Workers in the field of computer vision have long been interested in detecting features in images for purposes of image classification.
Among the many applications of image classification is character recognition. Character recognition can be posed as an image classification problem in which an image of the character to be classified is processed to determine, in accordance with a predetermined criterion, which character it represents.
Another application of image classification is feature detection and discrimination, in which an input image is analyzed to determine whether a predetermined feature is present. If the feature is found in the image, it can be used to discriminate that image from others not containing the feature.
Image classification schemes are typically developed through a trial and error procedure involving testing the schemes on a selected collection of training images to predict their performance when used on input images which have not been preselected.
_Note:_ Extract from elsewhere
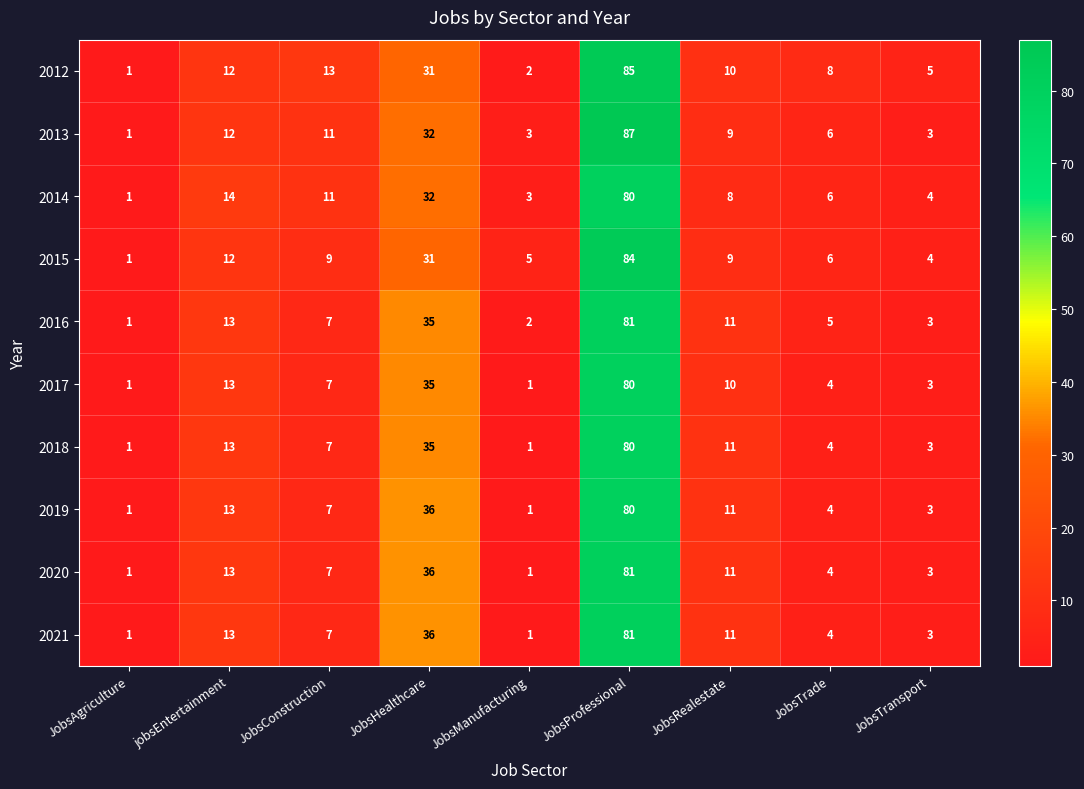

Count the number of categories in the chart.

9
This trial and error procedure is iterative, and can involve a human being who uses the results achieved by the most recently proposed classification scheme to propose another classification scheme. The iterative procedure terminates when the person developing the scheme is satisfied with the performance achieved.
An especially useful computer organization for the purposes of image analysis is the serial neighborhood processor. One form of the serial neighborhood processor is the one disclosed in U.S. Pat. No. 4,167,728 to Sternberg, which modifies an input image in a series of steps. At every step of the series, each pixel can be modified according to the state of the corresponding pixel and its neighboring pixels in the preceding image. The changes imposed at each step in the series can be described in terms of morphological transformations such as erosion and dilation, and spatial constants called structuring elements. The structuring elements are used to describe which neighboring image points contribute to the resultant image.
The development of a pattern classification scheme involving neighborhood processing steps, therefore, involves, at each stage, a choice of the morphological transformation to be used and the structuring element to be used with it. Experience has shown that, while humans are adept at choosing the morphological transformation to be used, the process of choosing the structuring element to be used with the transformation is tedious and non-intuitive. Computers are especially useful in choosing the structuring elements.
It is therefore desirable to have a method for generating the structuring elements to be used by a serial neighborhood processor to perform a pattern classification task. These programs include a preselected series of morphological transformations and the generated structuring elements used by these morphological transformations.